Cette explosion du cadre national ne doit rien au hasard. C’est le produit de deux phénomènes conjoints : le premier technologique - l’entrée de la banque dans la nouvelle économie numérique, pour faire court -, le second réglementaire : la volonté des institutions européennes de fluidifier le marché de la banque, d’y encourager la concurrence afin de stimuler l’innovation et de faire baisser les prix.

Résultat : CB a perdu depuis 2016, et l’entrée en vigueur d’un règlement européen (1), son monopole sur le traitement des paiements par carte effectués dans les points de vente physiques en France. Parmi les mesures contenues dans ce règlement figure en effet la possibilité pour les consommateurs de choisir, y compris en magasin, le réseau qui traitera leur paiement.

Au choix du consommateur

Lorsque vous achetez en ligne, l'e-commerçant vous demande de choisir entre CB, Visa, MasterCard, voire American Express. Ici, ce n'est pas la marque de votre carte bancaire qui est demandée, mais bien le réseau qui traitera le paiement et sera rétribué pour cela.

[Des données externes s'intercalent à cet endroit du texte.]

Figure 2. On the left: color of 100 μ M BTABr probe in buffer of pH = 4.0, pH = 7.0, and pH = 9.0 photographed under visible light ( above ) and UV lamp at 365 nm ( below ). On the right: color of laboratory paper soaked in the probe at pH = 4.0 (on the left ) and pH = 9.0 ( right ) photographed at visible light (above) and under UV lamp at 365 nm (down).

Les consommateurs peuvent faire de même dans les points de vente physiques. Dans les faits pourtant, c’est le plus souvent le commerçant qui a présélectionné un réseau. Pour en changer, le consommateur peut théoriquement en faire la demande au moment du règlement.

CB fragilisé ?

Conséquence de ce règlement : CB se retrouve désormais en concurrence beaucoup plus frontale avec MasterCard et Visa. Et ces derniers sont logiquement tentés d’en profiter.

Le réseau domestique français dispose d’arguments. Sa proximité historique avec les banques bien sûr. Et ses coûts, généralement inférieurs à ceux des grands réseaux internationaux. Ces derniers sont en effet des opérateurs privés qui ont des actionnaires à satisfaire et des coûts marketing à assumer. Pas le GIE CB, de part sa structure juridique et son absence de communication de marque.

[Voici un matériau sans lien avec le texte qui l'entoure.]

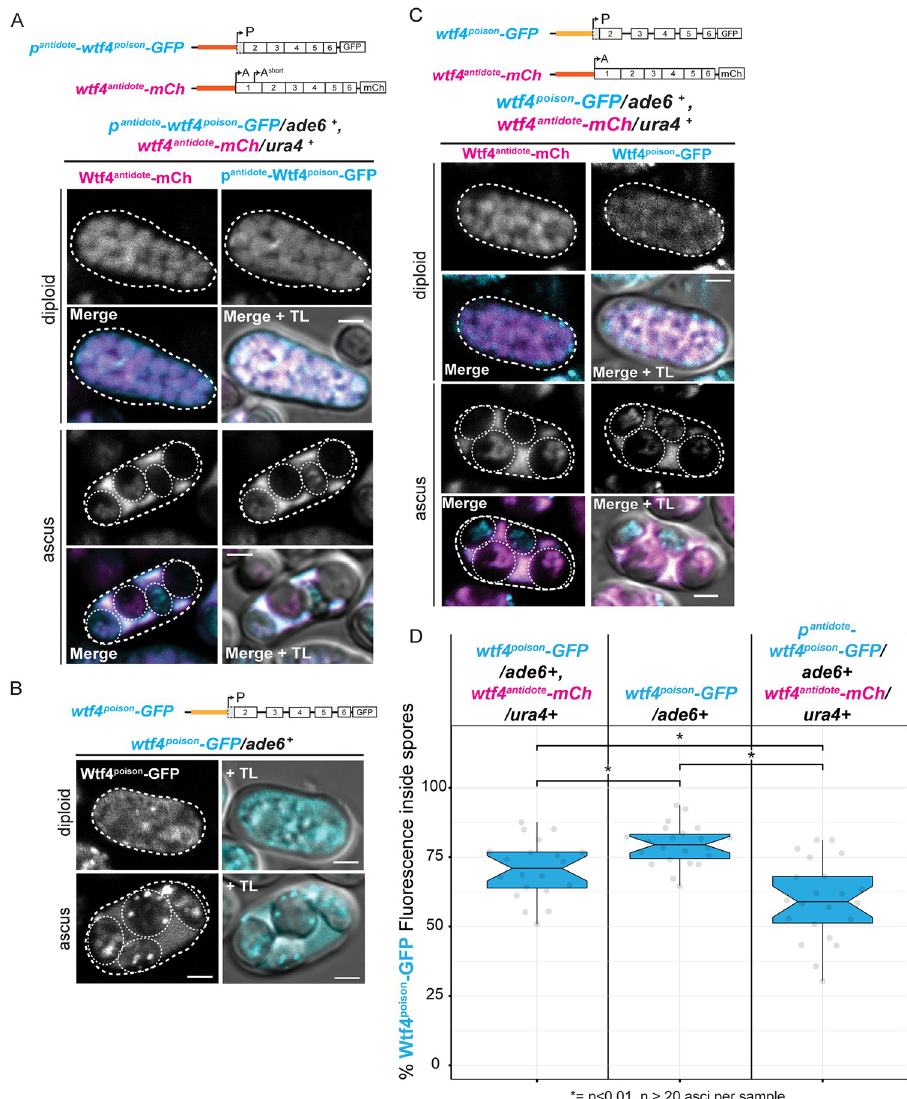
Fig 5. Wtf4 poison localization is altered when expressed from the p antidote promoter. ( A ) Image of a p antidote - wtf4 poison -GFP/ ade6+ , wtf4 antidote -mCherry/ura4+ diploid and tetratype ascus. p antidote -Wtf4 poison -GFP is shown in cyan and Wtf4 antidote -mCherry is shown in magenta in merged images. Additional images (parental ditype and non- parental ditype) can be found in S9B Fig. ( B ) Image of a wtf4 poison -GFP/ ade6+ diploid and ascus. Images of this strain were first presented in [37]. ( C ) Images of a heterozygous wtf4 antidote -mCherry/ura4+ , wtf4 poison -GFP/ade6+ diploid and ascus. Wtf4 antidote -mCherry is shown in magenta and Wtf4 poison -GFP is shown in cyan in merged images. Images of this cross are also depicted in Fig 1E. ( D ) Quantification of the percent of total ascal Wtf4 poison -GFP fluorescence located outside spores in asci generated by the following diploids: 1. wtf4 poison -GFP/ade6+ , wtf4 antidote -mCh/ura4+ , 2. wtf4 poison -GFP/ade6+ , and 3. p antidote -wtf4 poison -GFP/ade6+ , wtf4 antidote -mCh/ura4+ ( � = p < 0.01, t-test, n > 20 asci per sample). TL = transmitted light. All scale bars represent 2 μ m. All images were acquired after 2 days on sporulation media. Images were taken using the same settings. Not all images are shown at the same brightness and contrast to avoid over saturation of pixels in the brighter images. from its endogenous promoter (Fig 5A and 5B). Consistent with our hypothesis, we found that less of the total Wtf4 poison -GFP signal was inside of spores when the protein was expressed from the p antidote promoter, as compared to when the protein was expressed from the endoge- nous p poison promoter (59 vs 71%). We also noticed that less Wtf4 poison -GFP (from the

« Les banques ont intérêt à maintenir grâce à CB une concurrence active »

MasterCard - qui n’a pas donné suite à nos sollicitations - dispose toutefois d’une force de frappe commerciale sans commune mesure avec celle de CB, et n’hésite pas à s’en servir. « MasterCard est capable de faire des efforts sur ses tarifs pour éviter que des clients MCO passent cobadgés », souligne ainsi un spécialiste de la monétique. Une bonne nouvelle à court terme pour ceux qui peuvent profiter de cette concurrence entre les réseaux.

Mais qu’en sera-t-il à plus long terme ? « Les banques ont intérêt à maintenir grâce à CB une concurrence active face aux deux schèmes américains, qui risqueraient d'imposer leurs tarifs en cas de duopole », s’inquiète ainsi un banquier de la place. Les consommateurs aussi, qui paieraient au final l'addition.

Une première carte Visa Only chez Orange Bank

Si les cartes MasterCard Only ont tendance à se multiplier, Visa reste de son côté plutôt en retrait sur le sujet. La conséquence, sans doute, du passage sous pavillon américain de Visa Europe, racheté en juin 2016 par Visa Inc., et des réorganisations qui s’en sont suivies. Une première carte Visa Only vient toutefois d’apparaître sur le marché français, chez Orange Bank.

(1) Le Règlement relatif aux commissions d’interchange pour les opérations de paiement liées à une carte, adopté par le Parlement européen en 2015, est entrée en vigueur en deux vagues, en décembre 2015 et en juin 2016.